Differentiate \(y = \frac{1}{3}(x^2 + 5x) \sin(x)\).

Solution: This is a product of two functions and we must use the product rule.

Set \(u=\frac{1}{3}(x^2 + 5x)\) and \(v = \sin(x)\).

We can differentiate to find that \(\frac{du}{dx} = \frac{1}{3}(2x+5)\) and \(\frac{dv}{dx} = \cos(x)\).

We now use the product rule:

\[ \frac{dy}{dx} = u\frac{dv}{dx} + v\frac{du}{dx} \]

Substitute in what we’ve worked out:

\[ \frac{dy}{dx} = \frac{1}{3} (x^2 + 5x) \left[\cos(x)\right] + \sin(x) \left[\frac{1}{3}(2x + 5)\right] \]
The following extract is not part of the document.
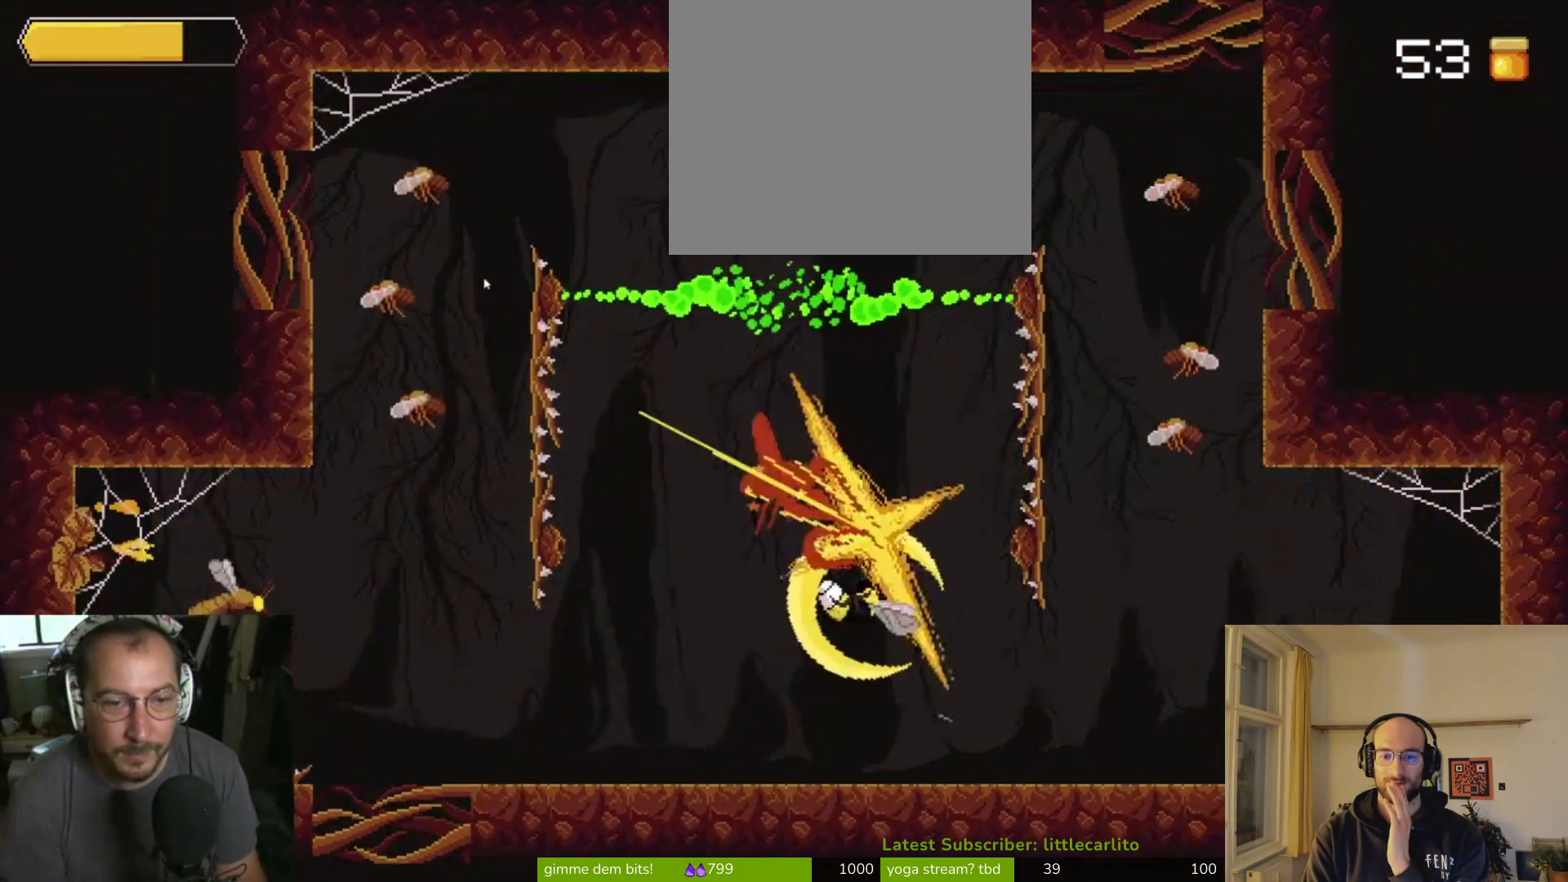
{"buttons": [], "left_stick": "down-right", "right_stick": "center", "events": [[33, "CIRCLE", "down"], [100, "CIRCLE", "up"], [300, "left_stick", "center"], [500, "left_stick", "down-right"]]}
Simplify by taking a factor of \(\frac{1}{3}\) out

\[ \frac{dy}{dx} = \frac{1}{3}\left[(x^2 + 5x) \cos(x) + (2x+5)\sin(x)\right] \]

The end result looks complicated and ugly, but it is nicer than having all the brackets expanded.

We can check the result with sympy.

from sympy import sin

diff((1 / 3) * (x ** 2 + 5 * x) * sin(x))

\[\displaystyle \left(0.666666666666667 x + 1.66666666666667\right) \sin{\left(x \right)} + \left(0.333333333333333 x^{2} + 1.66666666666667 x\right) \cos{\left(x \right)}\]

Again this is quite ugly but we can see that the answer is correct.